## Extrait fourni
22 mai 2012
Fédération Générale des Transports et de l'Equipement

Chèque « transport »

Fédération

Vrai problème, mauvaise solution : les inégalités vont s'aggraver

Les salariés subissent très fort la hausse du carburant. Si les entreprises de transports routiers ou les pêcheurs ont bénéficié de compensations immédiates, c’est par une baisse du pouvoir d’achat que la population a dû faire face jusqu’ici, en dépit des promesses. Le Gouvernement s’est enfin décidé à proposer un mécanisme de prise en compte qui sera mis en place au 1er janvier 2007, mais celui-ci, mal ajusté, va creuser les inégalités.

La hausse des prix du pétrole n’est pas conjoncturelle mais appelée à durer. Sur les 15 dernières années, la hausse du prix des carburants a été le double de celle du coût de la vie. Et la hausse du prix des carburants frappe particulièrement les ménages à bas revenus car on observe que face à une telle évolution ils ne peuvent, comme les ménages moyens, diminuer sensiblement leurs déplacements.

Or le dispositif gouvernemental est facultatif. En dépit de la prise en charge partielle (50 %) du chèque transport par le budget de l’Etat, les salariés des PME-TPE ou ceux des entreprises en difficulté risquent de passer à côté, comme ceux de l’Ile de France où les entreprises contribuent déjà aux transports collectifs (50 % de la carte orange). Un mécanisme aggravant les inégalités comme réponse à un problème qui frappe davantage les ménages à bas revenus, c’est bien loin de ce que la CFDT avait demandé. Le Gouvernement s’est une fois de plus dispensé de toute négociation préalable, et va nous faire payer sa méconnaissance des réalités sociales.

## Données fournies
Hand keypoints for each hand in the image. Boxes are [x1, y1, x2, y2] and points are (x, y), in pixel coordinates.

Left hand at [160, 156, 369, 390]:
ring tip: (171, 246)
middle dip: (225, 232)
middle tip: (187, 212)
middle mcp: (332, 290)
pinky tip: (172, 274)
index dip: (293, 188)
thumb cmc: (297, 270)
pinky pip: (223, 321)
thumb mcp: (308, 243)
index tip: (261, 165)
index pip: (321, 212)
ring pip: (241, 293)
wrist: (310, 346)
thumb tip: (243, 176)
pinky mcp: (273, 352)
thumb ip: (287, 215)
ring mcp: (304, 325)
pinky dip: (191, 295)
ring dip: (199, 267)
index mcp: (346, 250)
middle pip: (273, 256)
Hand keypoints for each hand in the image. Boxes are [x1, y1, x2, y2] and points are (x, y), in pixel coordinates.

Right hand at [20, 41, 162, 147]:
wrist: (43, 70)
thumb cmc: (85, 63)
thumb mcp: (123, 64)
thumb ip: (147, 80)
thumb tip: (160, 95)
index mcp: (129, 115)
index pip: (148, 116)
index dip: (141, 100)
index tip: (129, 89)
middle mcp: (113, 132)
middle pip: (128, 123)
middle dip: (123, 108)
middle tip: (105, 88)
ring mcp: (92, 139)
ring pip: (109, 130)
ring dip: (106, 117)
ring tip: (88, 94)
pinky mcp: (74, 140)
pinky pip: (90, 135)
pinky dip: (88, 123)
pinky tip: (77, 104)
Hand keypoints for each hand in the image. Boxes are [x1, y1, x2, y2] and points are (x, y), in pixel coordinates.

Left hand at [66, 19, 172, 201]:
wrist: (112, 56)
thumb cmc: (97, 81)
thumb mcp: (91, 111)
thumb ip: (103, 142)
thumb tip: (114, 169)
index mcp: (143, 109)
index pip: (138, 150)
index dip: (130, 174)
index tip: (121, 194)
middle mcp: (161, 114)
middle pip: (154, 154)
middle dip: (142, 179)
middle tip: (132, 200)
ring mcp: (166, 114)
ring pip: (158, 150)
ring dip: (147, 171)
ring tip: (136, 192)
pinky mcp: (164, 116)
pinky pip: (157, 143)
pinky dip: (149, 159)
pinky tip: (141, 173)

## Consigne
Recopiez le passage de l'article sur le chèque transport, de « Vrai problème, mauvaise » jusqu'à « creuser les inégalités. » inclus. Les lignes ne sont pas utiles ici.

## Corrigé
Vrai problème, mauvaise solution : les inégalités vont s'aggraver

Les salariés subissent très fort la hausse du carburant. Si les entreprises de transports routiers ou les pêcheurs ont bénéficié de compensations immédiates, c’est par une baisse du pouvoir d’achat que la population a dû faire face jusqu’ici, en dépit des promesses. Le Gouvernement s’est enfin décidé à proposer un mécanisme de prise en compte qui sera mis en place au 1er janvier 2007, mais celui-ci, mal ajusté, va creuser les inégalités.